Expanded Whistleblower Protections:

  • Whistleblowers. Consonant with changes made by FERA and the Dodd-Frank Act, Section 119 of Public Act No. 11-61 amends the CFCA and expands whistleblower protections. Those protections now apply not only to employees, but to contractors, agents, and "associated others" as well. In addition, the new law establishes a three year limitations period for bringing a suit alleging an adverse job action as a result of participating in a CFCA investigation or claim.

Recommendations: Compliance Action Steps
Public Act Nos. 11-44 and 11-61 took effect on June 13 and June 21, 2011 respectively, when each was signed by Governor Malloy. Although the Acts made significant changes to the CFCA, these changes likely are familiar to many providers since they are already part of the federal FCA. But with more muscle on the CFCA, health care providers can expect heightened state enforcement actions on top of intensifying federal enforcement efforts.

United States Attorney for the District of Connecticut, David Fein, and Connecticut Attorney General, George Jepsen, recently demonstrated that they will collaborate in false claims actions that affect both federal and state health care programs. On July 27, 2011, Fein and Jepsen issued a joint press release announcing a civil settlement with Walgreens for alleged violations of both the federal FCA and the CFCA, among other federal and state laws. Walgreens, without admitting any liability, agreed to pay $140,000 to settle allegations that it fraudulently submitted bills to both the Medicaid and the ConnPACE programs for prescription drugs. Specifically, the government contended that Walgreens submitted duplicate claims to Medicare and Medicaid for the cost of prescription drugs provided to individuals who were dually eligible for Medicare Part D as the primary payor and Medicaid or ConnPACE as the secondary payor. The government further contended that Walgreens failed to implement adequate controls to identify that it was getting paid twice for the same claims. The billing errors were first detected by the Department of Social Services' pharmacy service unit and confirmed during the DSS audit process.

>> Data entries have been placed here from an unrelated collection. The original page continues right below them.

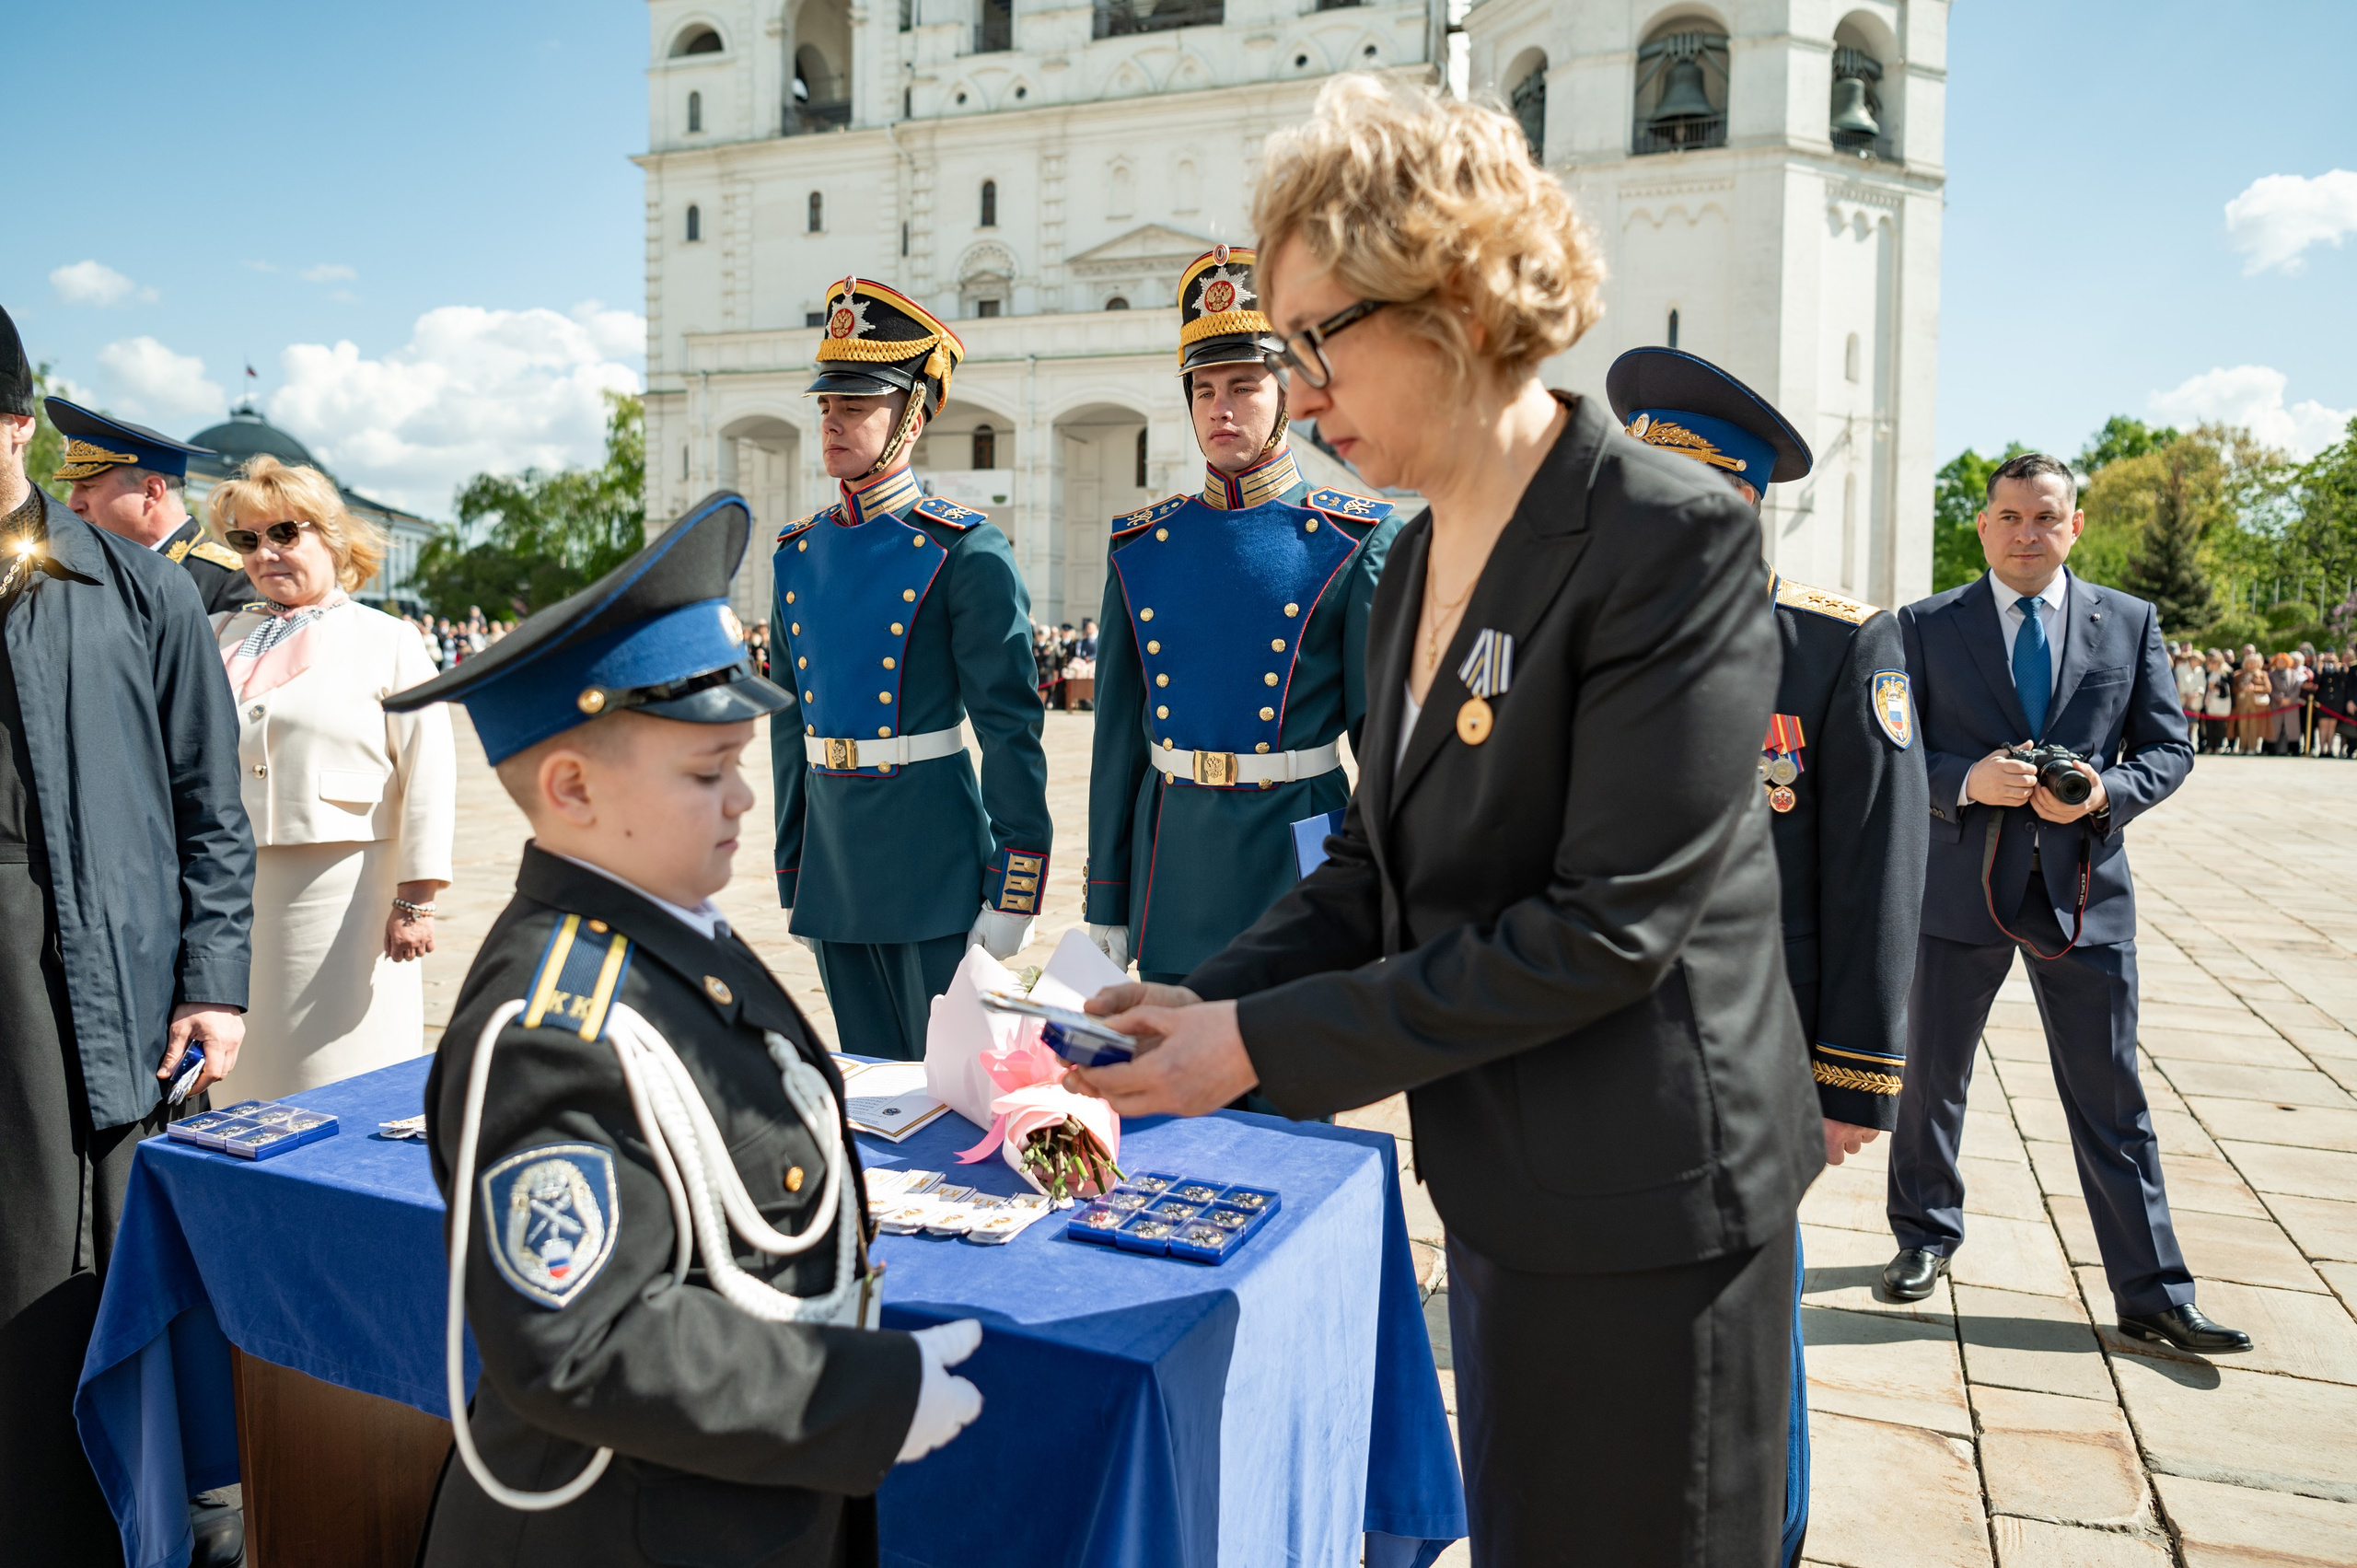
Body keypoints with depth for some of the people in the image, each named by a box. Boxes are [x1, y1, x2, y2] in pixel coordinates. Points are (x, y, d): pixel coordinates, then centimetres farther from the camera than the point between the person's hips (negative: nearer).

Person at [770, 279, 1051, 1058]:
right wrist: (793, 878, 15)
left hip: (932, 858, -6)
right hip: (832, 852, 6)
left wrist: (1013, 891, -12)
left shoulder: (964, 550, -9)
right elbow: (789, 727, 14)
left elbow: (1012, 730, -11)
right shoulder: (798, 553, 9)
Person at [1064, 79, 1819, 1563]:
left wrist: (1264, 1044, -20)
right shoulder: (1416, 565, 7)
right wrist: (1203, 1006, -6)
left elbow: (1611, 924, -23)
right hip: (1496, 1189, 8)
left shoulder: (1673, 536, -19)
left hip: (1645, 1207, -7)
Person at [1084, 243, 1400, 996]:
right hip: (1172, 860, 3)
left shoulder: (1357, 541, -4)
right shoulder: (1141, 546, 6)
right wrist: (1105, 903, 8)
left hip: (1300, 848, -3)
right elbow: (1118, 736, 8)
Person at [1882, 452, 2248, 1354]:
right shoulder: (1927, 626, 1)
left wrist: (2104, 792, -14)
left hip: (2084, 889, 1)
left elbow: (2170, 748, 6)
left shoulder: (2131, 623, 6)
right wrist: (1967, 781, -20)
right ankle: (1926, 1236, 33)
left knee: (2110, 1100, 6)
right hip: (1960, 882, 0)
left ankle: (2152, 1297, 17)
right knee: (1931, 1077, 13)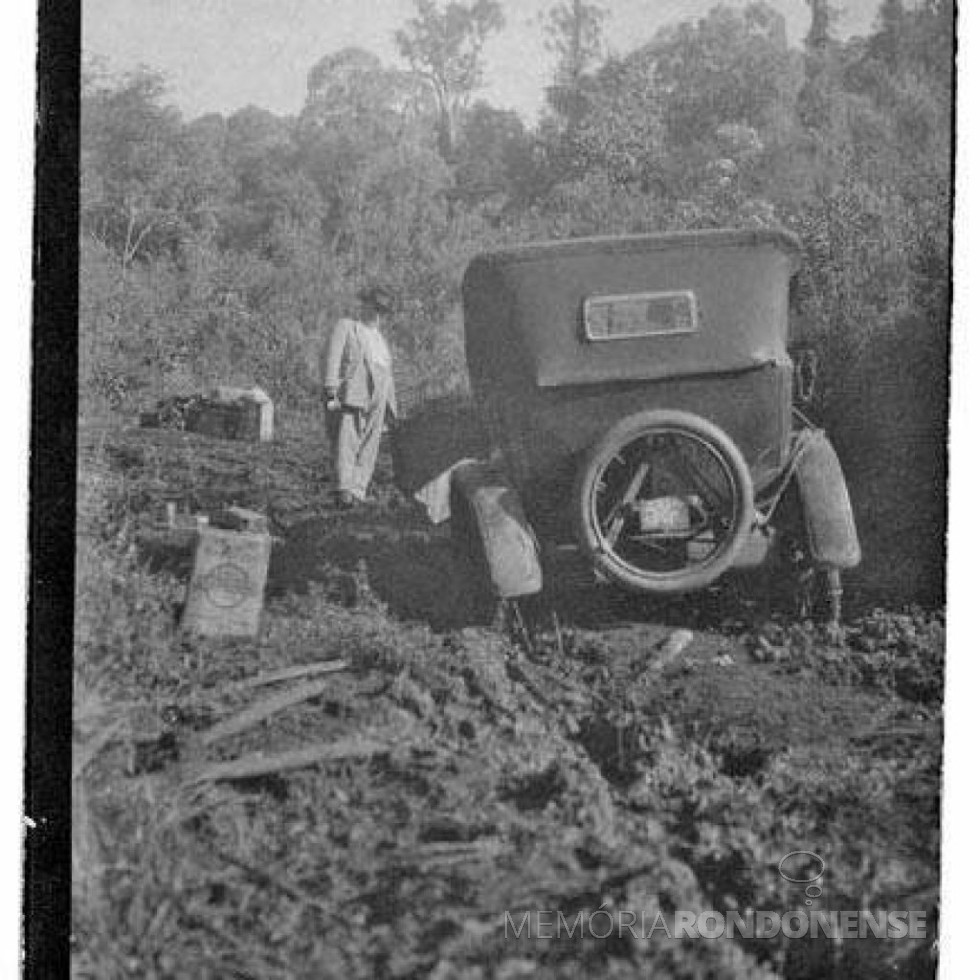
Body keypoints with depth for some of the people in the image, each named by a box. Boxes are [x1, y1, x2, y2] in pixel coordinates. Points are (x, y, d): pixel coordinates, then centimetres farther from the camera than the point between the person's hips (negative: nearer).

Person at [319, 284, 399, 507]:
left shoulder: (380, 340, 28)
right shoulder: (345, 327, 8)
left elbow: (386, 376, 30)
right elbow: (330, 357, -5)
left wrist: (390, 407, 21)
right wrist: (331, 387, -19)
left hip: (375, 403, 6)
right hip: (349, 395, -6)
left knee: (368, 450, -3)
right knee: (346, 443, -15)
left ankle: (357, 493, -5)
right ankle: (344, 491, -21)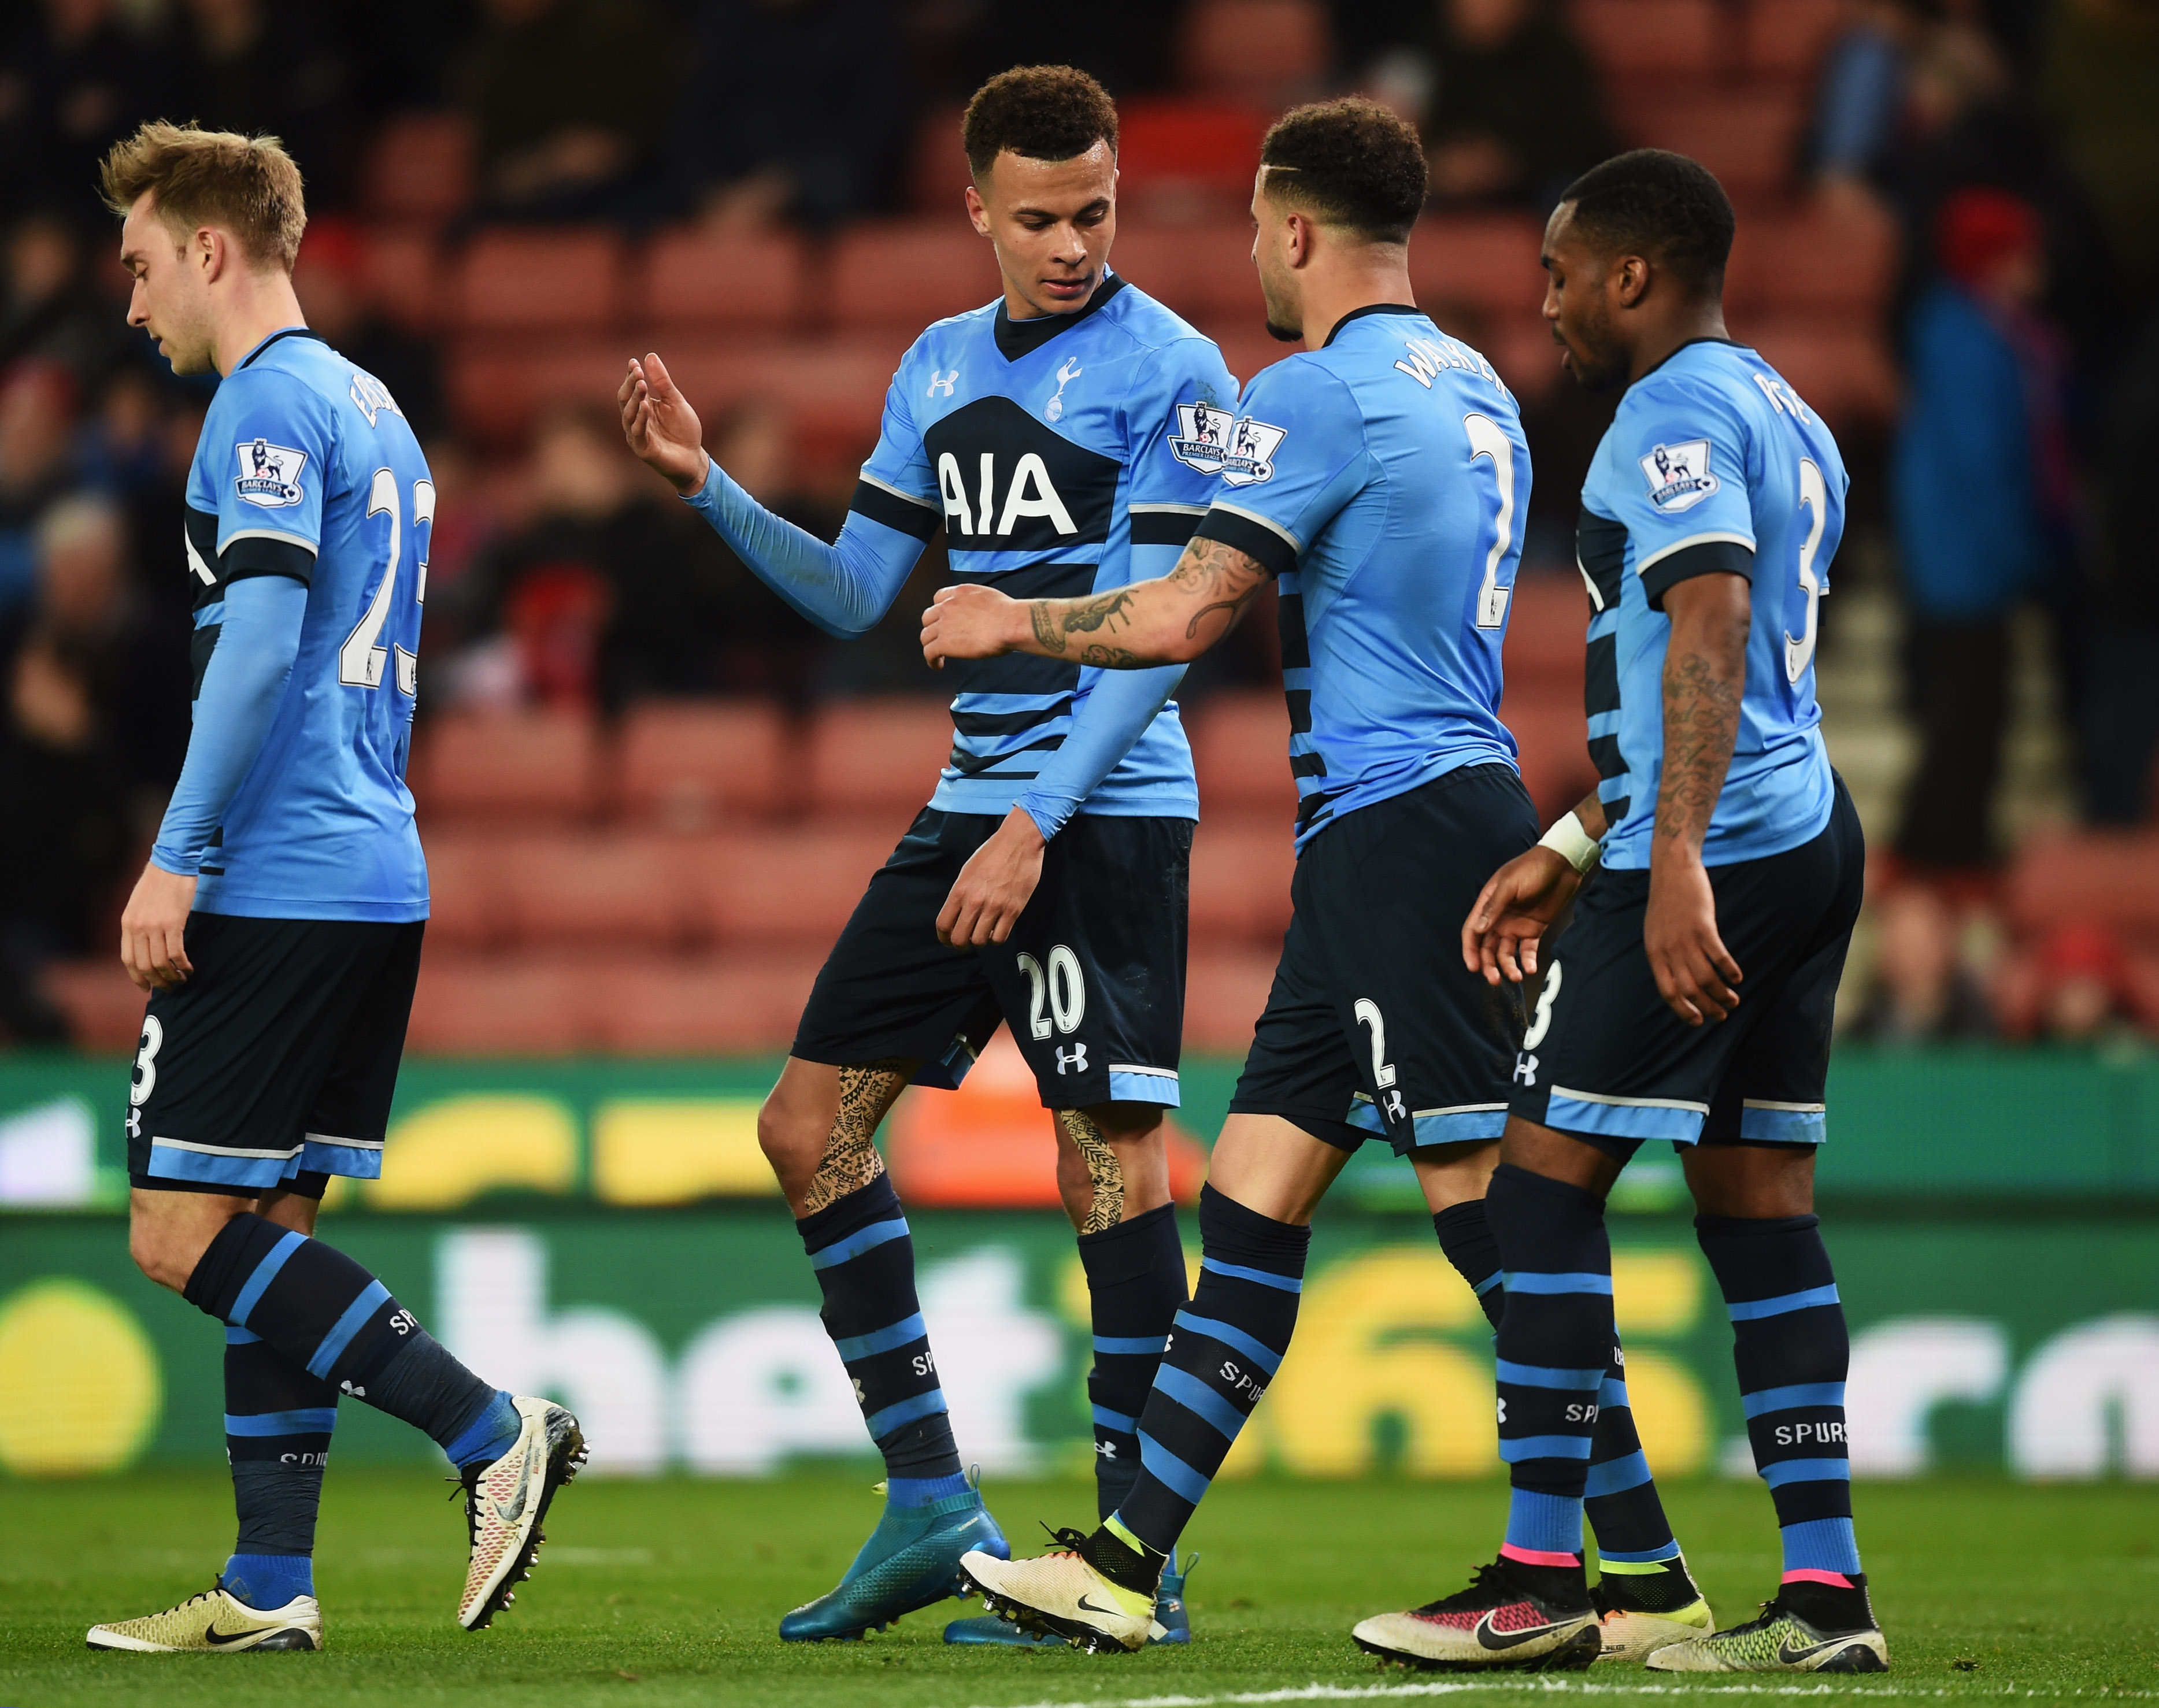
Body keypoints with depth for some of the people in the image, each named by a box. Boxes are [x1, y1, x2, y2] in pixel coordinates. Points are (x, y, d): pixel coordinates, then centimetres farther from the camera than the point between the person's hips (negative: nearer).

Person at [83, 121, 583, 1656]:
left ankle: (493, 1428, -13)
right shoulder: (371, 409, 21)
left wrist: (177, 863, -17)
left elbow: (260, 642, -19)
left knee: (181, 1229, -9)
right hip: (382, 882, 10)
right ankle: (270, 1589, 7)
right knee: (261, 1230, 9)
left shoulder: (269, 403, -9)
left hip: (283, 888, -10)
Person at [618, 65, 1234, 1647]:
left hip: (1108, 811, -8)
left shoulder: (1171, 374, -9)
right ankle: (932, 1504, 12)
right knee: (811, 1126, 6)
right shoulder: (938, 369, 14)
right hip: (973, 802, 8)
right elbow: (856, 594, 20)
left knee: (1109, 1145, -11)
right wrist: (708, 488, 6)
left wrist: (1038, 826, -20)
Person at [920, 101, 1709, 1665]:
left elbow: (1179, 619, -13)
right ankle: (1122, 1566, 11)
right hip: (1455, 809, 10)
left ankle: (1644, 1579, -10)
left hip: (1400, 824, -10)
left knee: (1488, 1196, -9)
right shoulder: (1476, 390, 18)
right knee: (1254, 1189, 9)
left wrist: (1010, 622, 4)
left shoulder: (1316, 395, -11)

Health care providers should take this opportunity to review, update, and strengthen their compliance programs. Specific steps that can be taken include:

  • Amend Deficit Reduction Act policies/procedures, notice and other compliance materials to reflect these recent amendments to the CFCA.
  • Revise compliance program policies and procedures to address the obligation to report and return overpayments. In light of the government's recent emphasis on reverse false claims, including PPACA's requirement to report and return overpayments within sixty days of identification, providers should take special care that their compliance programs have the appropriate mechanisms in place to ensure that overpayments from federal and state programs are identified and refunded on a timely basis. These steps should include policies and procedures requiring that overpayments discovered as a result of compliance audits, internal investigations, or the correction of billing errors are reported and refunded within sixty days.
  • Regularly review and reconcile credit balances. Given the Walgreens' settlement, health care providers should ensure that they regularly review and reconcile Medicare and Medicaid credit balances and take other reasonable steps to refund duplicate payments.
  • Audit compliance program effectiveness. Health care providers should regularly review and modify their compliance program policies and procedures and refresh compliance training to ensure that the compliance program is effective in deterring, identifying, and responding to compliance issues. Providers that find themselves under investigation or defending false claims allegations will be in a stronger position with effective compliance programs in place. In defending allegations of false claims act liability based on "reckless disregard" or "deliberate ignorance," the provider can point to good faith efforts to audit and monitor for fraud and abuse through its compliance program. When it comes to negotiating settlements, the existence of an effective compliance program can also help mitigate penalties and avoid integrity agreements.